“So it will never be performed?” said the queen. “Certainly not,” said Louis XVI. “You may be sure of that.”
The Reading Room
The Marriage of Figaro: Banned in France
Thus reported Mme. Caspan, the principal lady in waiting to Marie Antoinette, after reading Beaumarchais’s new play, The Marriage of Figaro, to the king in 1781. The play, the sequel to The Barber of Seville, mocks the aristocracy. Count Almaviva, whom Figaro helped in the first play, is now his adversary. He wants to get Suzanne, Figaro’s fiancée, into his bed without Figaro’s knowledge. Suzanne warns Figaro of the Count’s intentions. The servants devise a scheme that exposes the Count to ridicule, and he has to beg for forgiveness. Joining them is Rosine, whom the Count won in the earlier play and who is now Countess Almaviva.

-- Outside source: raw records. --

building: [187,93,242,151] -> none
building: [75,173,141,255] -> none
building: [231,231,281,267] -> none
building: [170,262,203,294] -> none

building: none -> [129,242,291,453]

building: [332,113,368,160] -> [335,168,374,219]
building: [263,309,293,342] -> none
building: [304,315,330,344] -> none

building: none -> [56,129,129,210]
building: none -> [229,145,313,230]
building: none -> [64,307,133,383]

Talk about the play never stopped, and Beaumarchais continued to do readings of it. A private performance was scheduled for June 13, 1783, but two hours before curtain time a direct order came from the king banning it.
Pressure from the playwright’s friends continued, and a performance was scheduled for September 26. He had a censor review it for his own safety, and the performance took place at the Château de Gennevilliers. A private performance was an important step, but getting a play approved for the general public was much harder. Beaumarchais lobbied energetically until he secured permission for a public performance at the Théâtre Français on April 27, 1784. The play opened to a standing-room-only audience and ended with thunderous applause. Lever’s biography of Beaumarchais declares, “That date merits being inscribed among the great moments of French history.”

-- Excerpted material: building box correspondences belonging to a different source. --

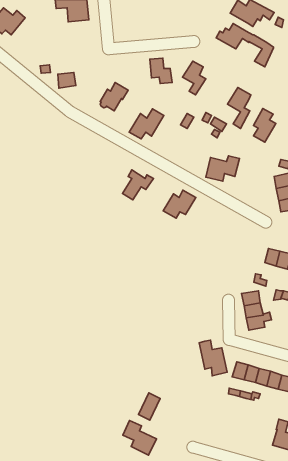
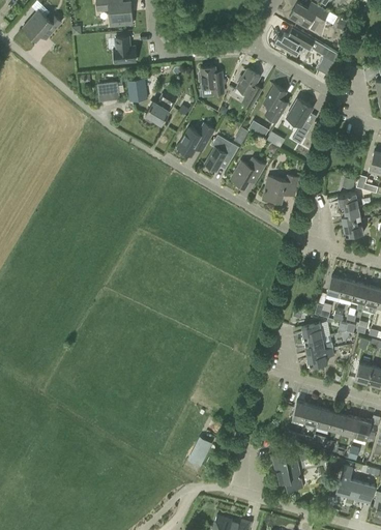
building: none -> [114,35,136,62]
building: none -> [126,78,148,101]
building: [254,109,276,142] -> [264,85,289,122]
building: [123,170,153,200] -> [205,138,239,171]
building: [163,190,196,218] -> [230,156,266,187]
building: [199,340,227,376] -> [272,452,303,492]
building: [123,420,156,455] -> none

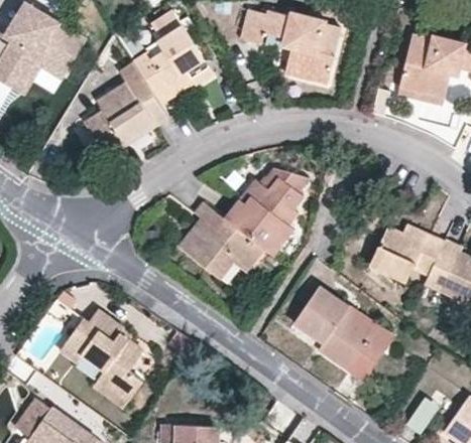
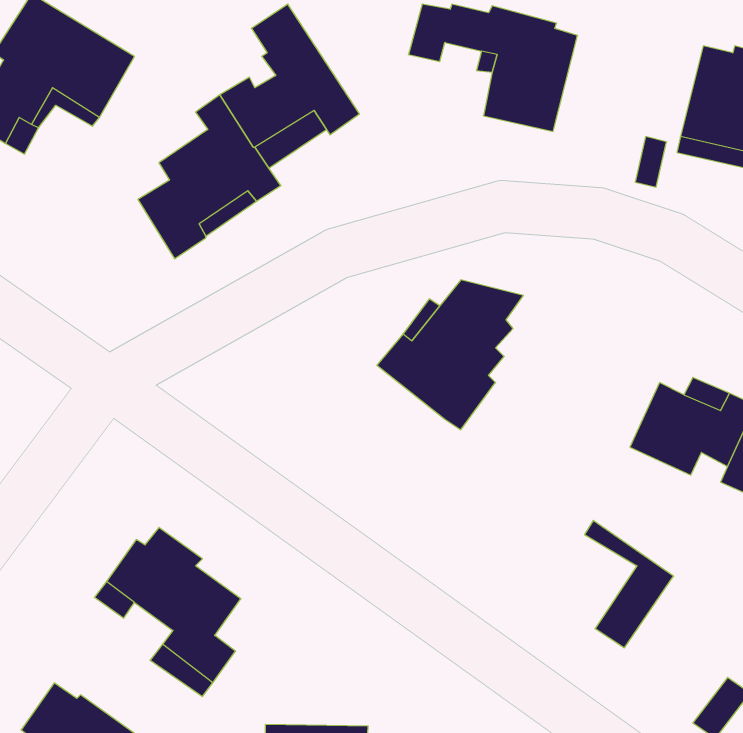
building: [181,201,263,278] -> none
building: [295,288,374,370] -> none

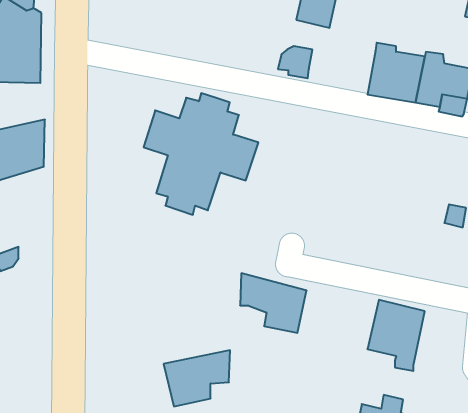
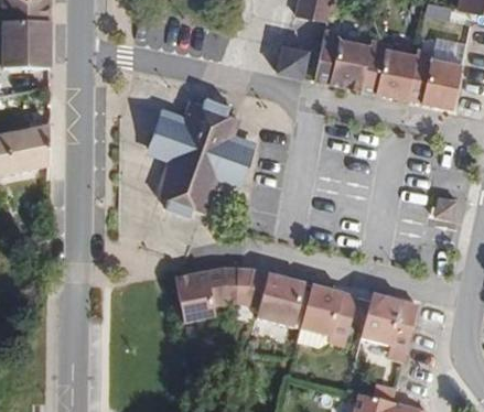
building: none -> [314,29,369,93]
building: none -> [302,283,356,346]
building: [164,350,230,406] -> [176,264,240,318]

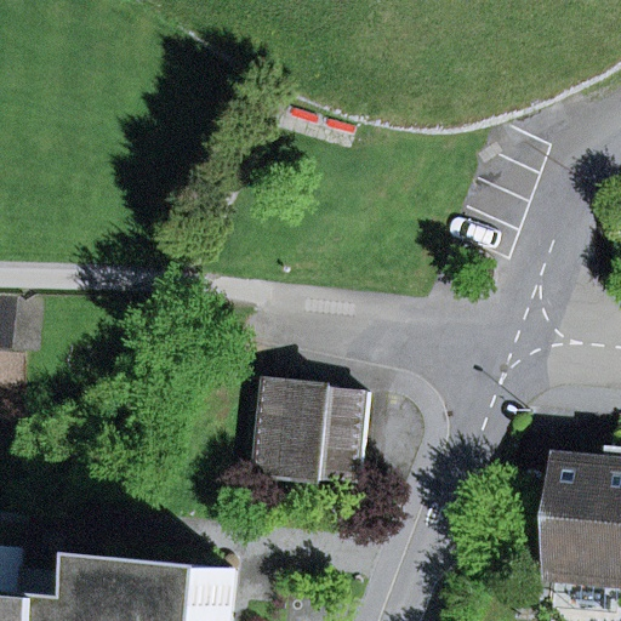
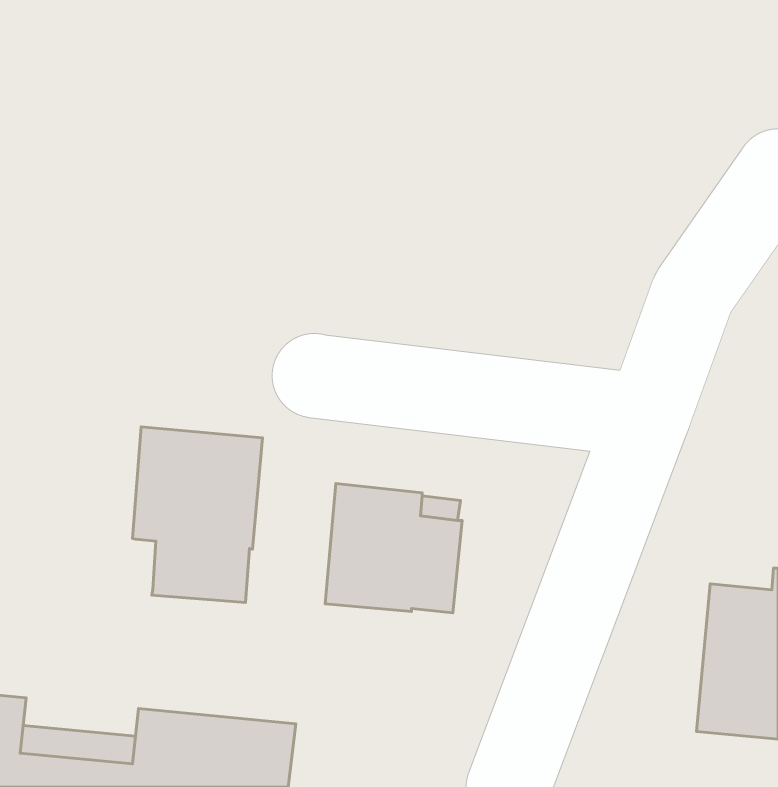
building: none -> [133,427,263,602]

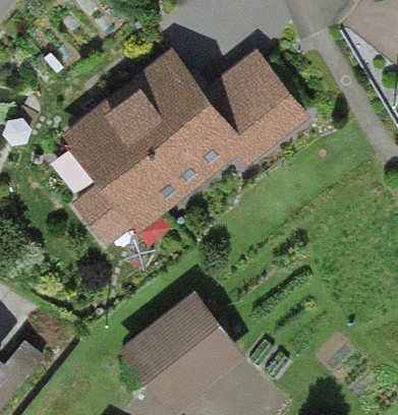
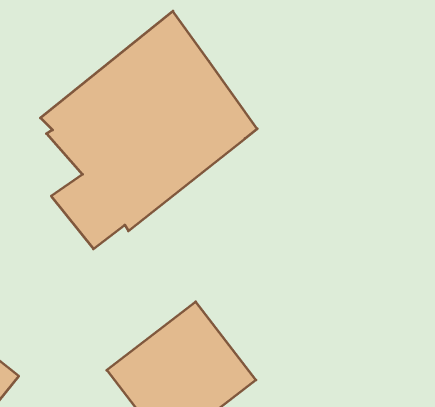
building: [205,50,308,168] -> none

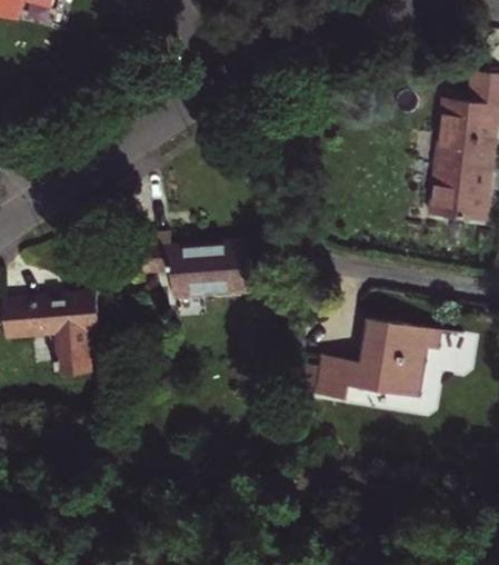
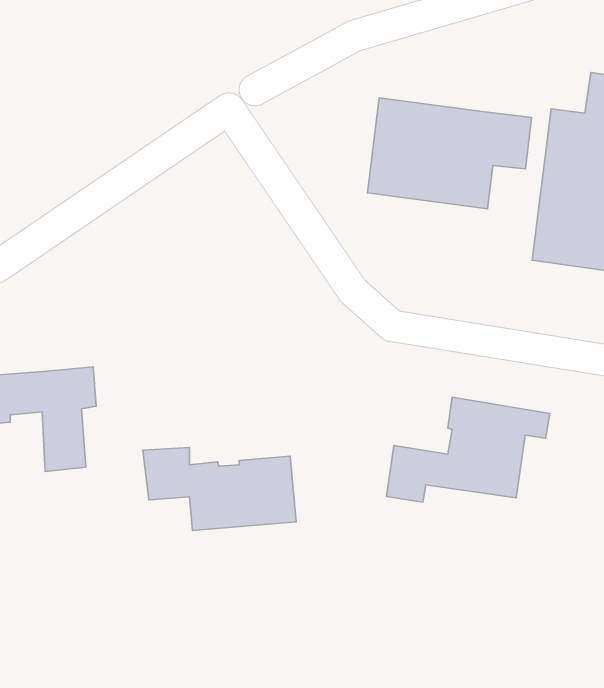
building: none -> [367,98,531,209]
building: [136,232,252,296] -> [143,447,296,530]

The play was presented 68 times in the next eight months. It got international attention; In February 1785, Johann Rautenstrauch announced a German-language performance in Vienna. Emperor Joseph II allowed the publication of the translation but banned its performance. However, in 1786 Mozart and Lorenzo Da Ponte ensured the play would go down in international history, turning it into one of the best-loved operas of all time. The opera was mostly faithful to the play’s content and spirit, but it toned down many parts to escape censorship.
For those portions, we need to go back to Beaumarchais. In Act V of the play, Figaro makes a lengthy speech that goes beyond his frustration when he thinks Suzanne has deceived him; it is clearly Beaumarchais taking the stage to reply to the censors. He declares:
How I would like to have hold of one of those Jacks in office — so indifferent to the evils that they cause — when disaster had extinguished his pride! I’d tell him that stupidities that appear in print acquire importance only in so far as their circulation is restricted, that unless there is liberty to criticize, praise has no value, and that only trivial minds are apprehensive of trivial scribbling.
Lever tells us that the first version of the speech was “much more provocative,” mentioning the Bastille by name. In the original version of the play, Almaviva and his entourage had moved from Seville to France. Changing the locale to Spain may have been a bow to the censors, but it provided better continuity with The Barber of Seville.
Feminist issues also figure in. Earlier in the play, Figaro’s mother declares:
Even in the more exalted walks of life, you accord a woman no more than a derisory consideration. In a state of servitude behind the alluring pretenses of respect, treating us as children where our possessions are concerned, we are punished as responsible adults where our faults are in question!
Women play an important role. Figaro’s fiancée Suzanne is a full partner with Figaro in their scheme, and at times she is a step ahead of him. The Countess is equally capable; she has to deal with her husband’s fits of jealous suspicion but manages to turn them against him, exposing him to ridicule.
During the play’s successful run, Beaumarchais feuded verbally with his enemies. In March 1785, he was imprisoned for five days under the king’s order. Adding to his humiliation, he was sent to a prison normally used for juveniles. The sentence angered Beaumarchais’s supporters and increased resentment of Louis XVI.
Louis was an indecisive king, sometimes insisting on absolute power and sometimes expanding liberties. His vacillation made him both unpopular and vulnerable. Four years later the French Revolution broke out, eventually leading to the execution of Louis.
In 1792, after the king had lost most of his power, the Paris Opéra produced a remarkable version of Mozart's opera. It retained most of the music but replaced the recitatives (sung dialogue) with spoken text from the play, including some of the most provocative passages. Beaumarchais was involved in the planning and approved the choices.
The same year saw the premiere of Beaumarchais’s third Figaro play, The Guilty Mother. It was unsuccessful and is rarely revived. The familiar characters are older and have to deal with the consequences of the bad choices they made years before. This wasn’t what the audience wanted.
When the curtain went up for The Marriage of Figaro, it went up for the Revolution as well. In banning it in 1783, Louis XVI made a remark which is often mistranslated: “La représentation ne pourrait qu'être une inconséquence fâcheuse, sauf si la Bastille était détruite.” After getting input from native French speakers, the best translation I can offer is “The performance can’t be more than a nuisance as long as the Bastille isn’t destroyed.” His complacency came to an end when the Bastille was conquered a few years later and the monarchy fell.